However, we have found it difficult to determine what portion of the 
ASFF has been spent directly on recruitment and retention of women into 
the ANSF and whether funding is used for its intended purpose. As we 
note in our January 2014 Quarterly Report, while DOD has reported 
progress in recruiting women into the ANSF, women make up only 1 
percent of the Afghan National Police and less than 1 percent of the 
Afghan National Army (SIGAR, Quarterly Report to Congress, January 30, 
2014, pp. 97, 101.). Furthermore, it is methodologically difficult to 
link that increase directly to U.S. efforts and funding. Although past 
legislation has emphasized the recruitment and retention of women in 
the ANSF, and required the Secretaries of Defense and State to report 
on these efforts, Congress did not authorize or appropriate funding 
specifically for the recruitment and retention of women in the ANSF 
until fiscal year 2014. Specifically, the National Defense 
Authorization Act for Fiscal Year 2014 authorized no less than $25 
million in funding from the Afghanistan Security Forces Fund for the 
``recruitment, integration, retention, training and treatment'' of 
women in the ANSF. In addition, the Consolidated Appropriations Act for 
Fiscal Year 2014 stated that not less than $25 million in appropriated 
funding for the Afghanistan Security Forces Fund shall be used for the 
``recruitment and retention'' of women in the ANSF. To the extent 
possible, we will examine the Department of Defense's plans for using 
these funds during the course of our ongoing audit. In its regular 
Report on Progress Toward Security and Stability in Afghanistan, DOD 
provides details on its efforts to support women in the ANSF, including 
recruitment numbers, but the department does not include specific data 
on funding for these efforts. However, in response to a request for 
information submitted during our audit, DOD provided the following 
examples of funding specifically for women in the ANSF:
      The Combined Security Transition Command-Afghanistan 
(CSTC-A) provided $100,000 to the Ministry of Defense (MOD) to be used 
for Women's Recruiting and Advertising.
      As part of the overall National Military Academy of 
Afghanistan (NMAA) facilities management budget, CSTC-A provided 
$13,000 to complete the female cadet training field. As of October 1, 
2013, the project had not been completed.

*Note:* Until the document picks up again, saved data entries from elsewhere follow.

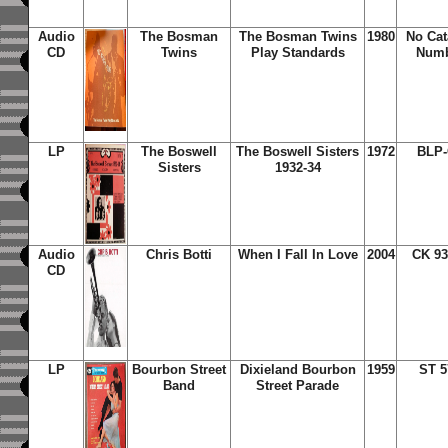
Audio
The Bosman
The Bosman Twins
1980
No Cat
CD
Twins
Play Standards
Num
LP
The Boswell
The Boswell Sisters
1972
BLP-
Sisters
1932-34
Audio
Chris Botti
When I Fall In Love
2004
CK 93
CD
LP
Bourbon Street
Dixieland Bourbon
1959
ST 5
Band
Street Parade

      CSTC-A provided $4,400 of gym equipment for the NMAA 
female cadets, which was delivered on September 29, 2013. We are 
currently working with DOD to verify this information. We will continue 
to identify other efforts to support the recruitment and retention of 
women in the ANSF and associated funding, if possible, as part of our 
ongoing audit. We anticipate issuing a final report in summer 2014.
    Ms. Tsongas. In December 2011, President Obama issued the first-
ever U.S. National Action Plan on Women, Peace, and Security, (U.S. 
NAP) making a firm commitment to empowering women as equal partners in 
preventing conflict and building sustainable peace around the world in 
countries threatened and affected by war, violence and insecurity. The 
resulting executive order directed the U.S. Department of State, 
Department of Defense, USAID, and other agencies to develop and 
implement strategies to ensure women's participation in preventing 
conflict and keeping peace. In her October 18th speech to the UN 
Security Council, U.S. Ambassador to the United Nations, Samantha 
Powers affirmed the principle that ``women's participation in conflict 
prevention, mitigation, and recovery is vital to the maintenance of 
international security and peace. Not a sideshow, but vital;'' and 
further stated that we must take ``concrete steps so that women share 
fully in efforts to avoid and contain conflict, just as they inevitably 
share in the suffering when such efforts are poorly designed or when 
they fail.''
    Can you please describe to the Committee to what extent SIGAR 
applies a gender perspective, such as the collection of sex-
disaggregated data or analysis of the unique impact of U.S. foreign 
policies and practices on Afghan women, in its oversight activities? Is 
there a way for you to measure whether Afghan women are fully and 
effectively participating in the peace building and political 
transition processes in Afghanistan?
    Mr. Sopko. As part of our ongoing audit of U.S. efforts in support 
of Afghan women, we are reviewing the Department of Defense's (DOD), 
Department of State's, and USAID's implementation plans developed in 
accordance with the United States National Action Plan on Women, Peace, 
and Security (NAP), actions taken to implement those plans in 
Afghanistan, and the extent to which these agencies assess their 
progress in implementing the NAP. (The goal of the NAP is to empower 
half the world's population as equal partners in preventing conflict 
and building peace in countries threatened and affected by war, 
violence, and insecurity. The plan describes the course the United 
States Government will take to accelerate, institutionalize, and better 
coordinate our efforts to advance women's inclusion in peace 
negotiations, peace-building activities, and conflict prevention; to 
protect women from sexual and gender-based violence; and to ensure 
equal access to relief and recovery assistance, in areas of conflict 
and insecurity.). We are also assessing the extent to which DOD, State, 
and USAID sex-disaggregate their data and/or analyses of the impacts 
the identified programs, projects, and initiatives have had on Afghan 
women. Our assessment will include a high-level review of each agency's 
monitoring and evaluation efforts. Because this is a sector-wide audit, 
we do not intend to delve too deeply into each program, project, or 
initiative, though we might highlight specific efforts through case 
studies.
    In addition to our audit of U.S. efforts in support of Afghan 
women, we are also auditing the U.S. government's efforts to assist and 
improve the Afghan education sector. This may identify programs focused 
on education of women and girls. As part of our quarterly reports, we 
collect data and reports from DOD, State, and USAID on programs and 
issues related to Afghan women, such as the Afghan government's 
progress in recruiting women into the Afghan National Army and Afghan 
National Police and implementing of the Elimination of Violence Against 
Women law, as well as women's participation in the upcoming elections.